ARTICLE: The field of comparative journalism research is growing

Picture: untitled by Jason Leung, license CC0 1.0

In the recent years, comparative journalism studies have become more common. They have focused on Western authorship, the study of Western countries and elite media, quantitative methods of analysis and political aspects of journalism, a new analysis finds.

Folker Hanusch of the University of Vienna and Tim P. Vos of the University of Missouri did a systematic review of this growing trend in comparative research. They analysed 441 papers from 22 journals published between 2000 and 2015.

The field of comparative research seems to be maturing, the authors find. The number of studies and their proportion of all journalism studies increased from 2000 to 2015. Authorship is also becoming more diverse, as well as the the range of countries studied.

Studies comparing at least four countries make up nearly half of the papers in the time period 2011–2015.

“While authorship by non-Western authors and women is on the rise, authorship is still considerably more male than female and more Western than non-Western”, Hanusch and Vos write. Over the whole time period, there were 1,37 male authors per article, compared with 0,88 female authors.

Non-Western countries are still on the margins in research. There is however a shift within the West, as European involvement has grown and US-based research dropped.

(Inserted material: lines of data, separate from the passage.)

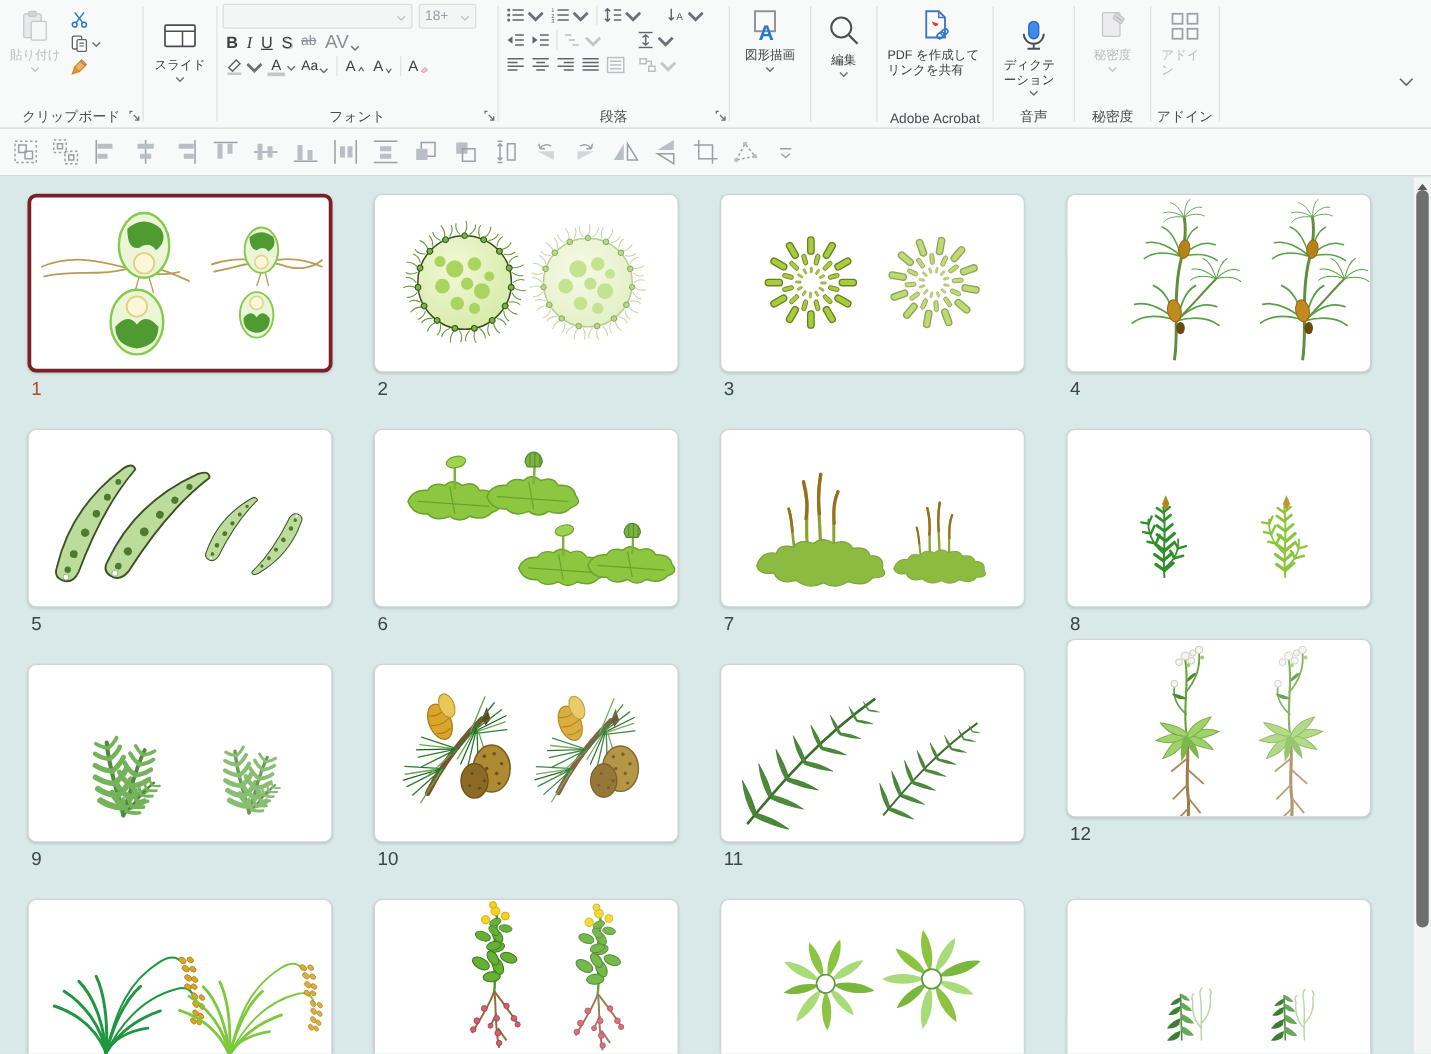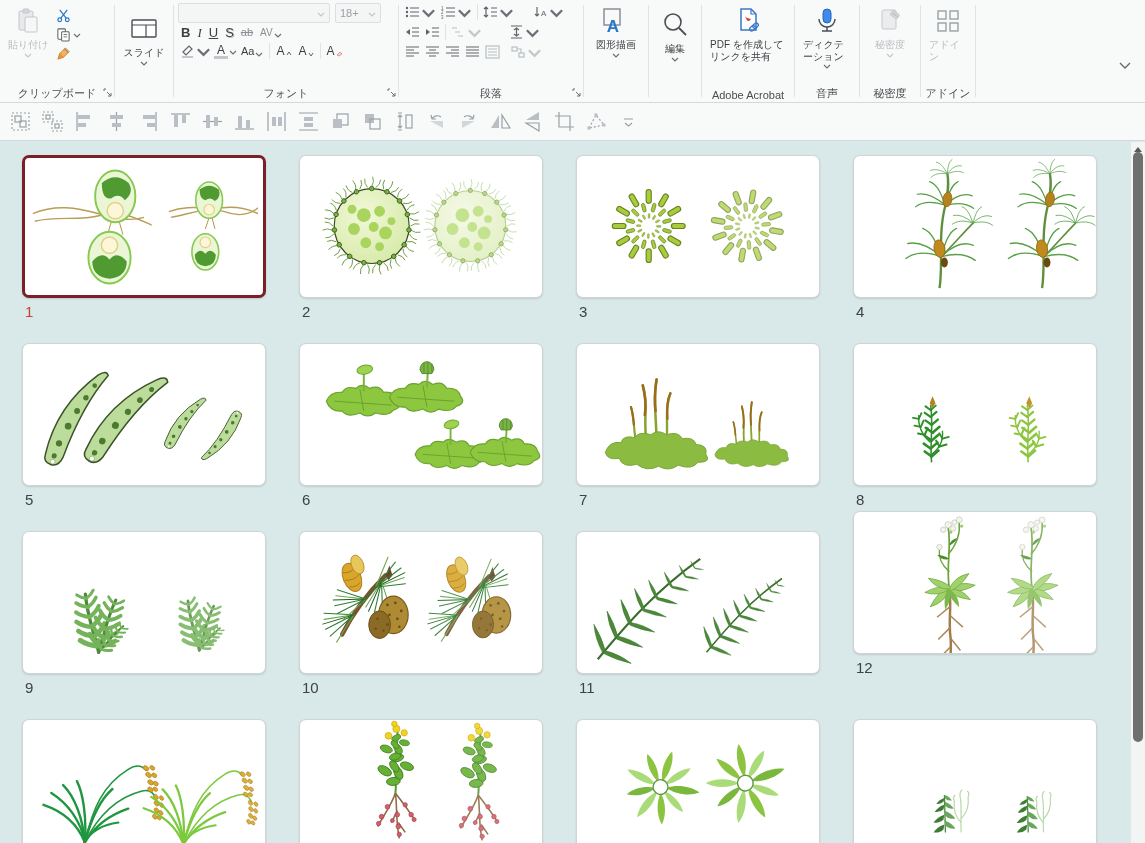"AV" button.fmt { font-size: 10px -> 15px }
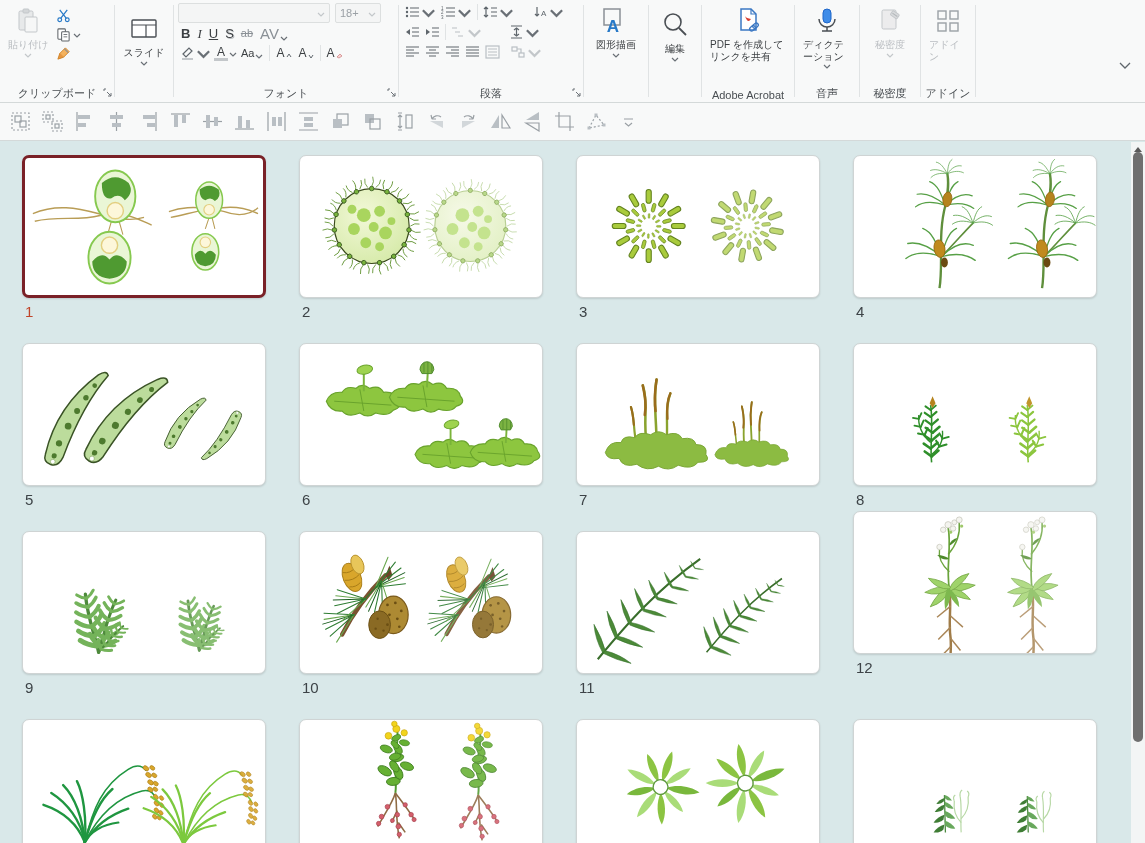"ディクテーション" button.bigbtn { margin: 0 auto -> 8px auto }
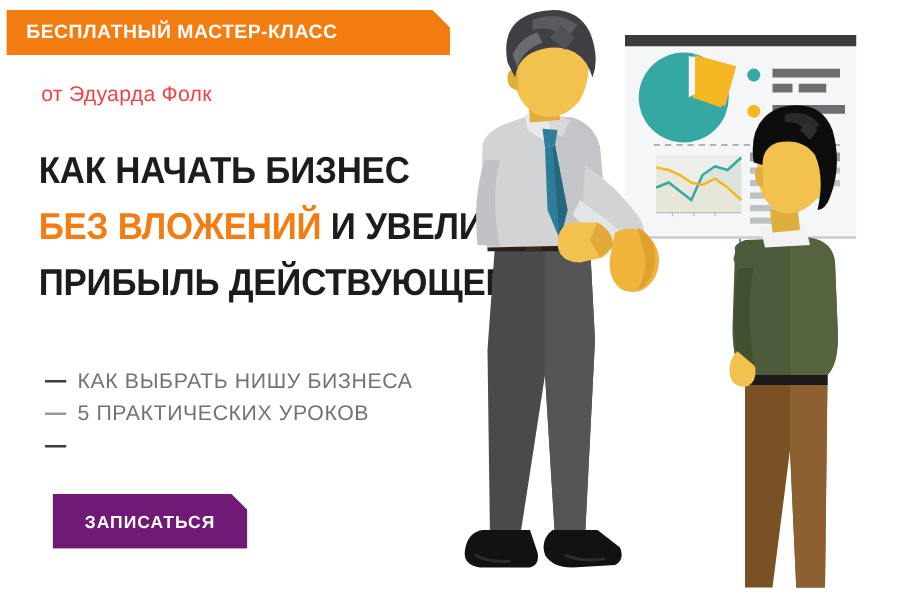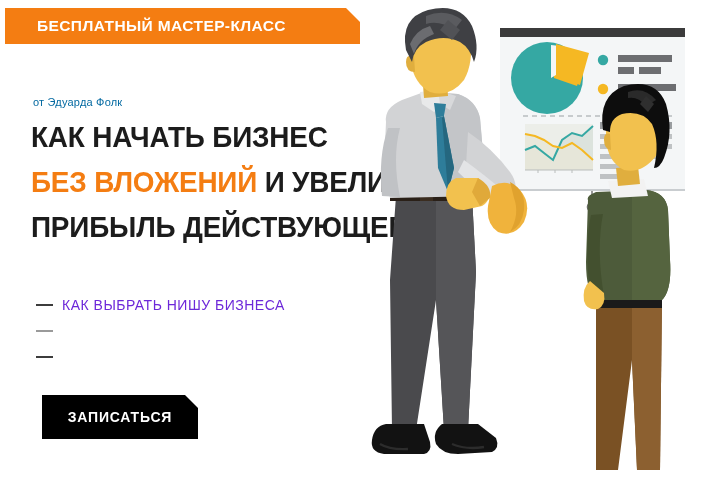"БЕСПЛАТНЫЙ МАСТЕР-КЛАСС" .ribbon-label { padding-left: 32px -> 16px }
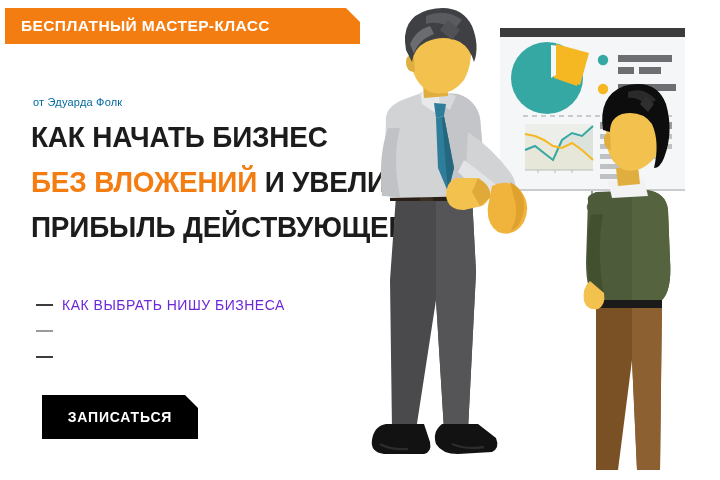"от Эдуарда Фолк" .author { color: #0369a1 -> #ef4444; font-size: 11px -> 17px; top: 96px -> 66px }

The researchers identify some gaps in literature. News topics outside politics, policy and conflict could be studied more. On top of topics, institutional processes could also be addressed more often. “Inattention to the Global South represents another important gap in the field”, the authors conclude.

The article “Charting the development of a field” was published in Internation Communication Gazette and is available on the publisher website (free abstract).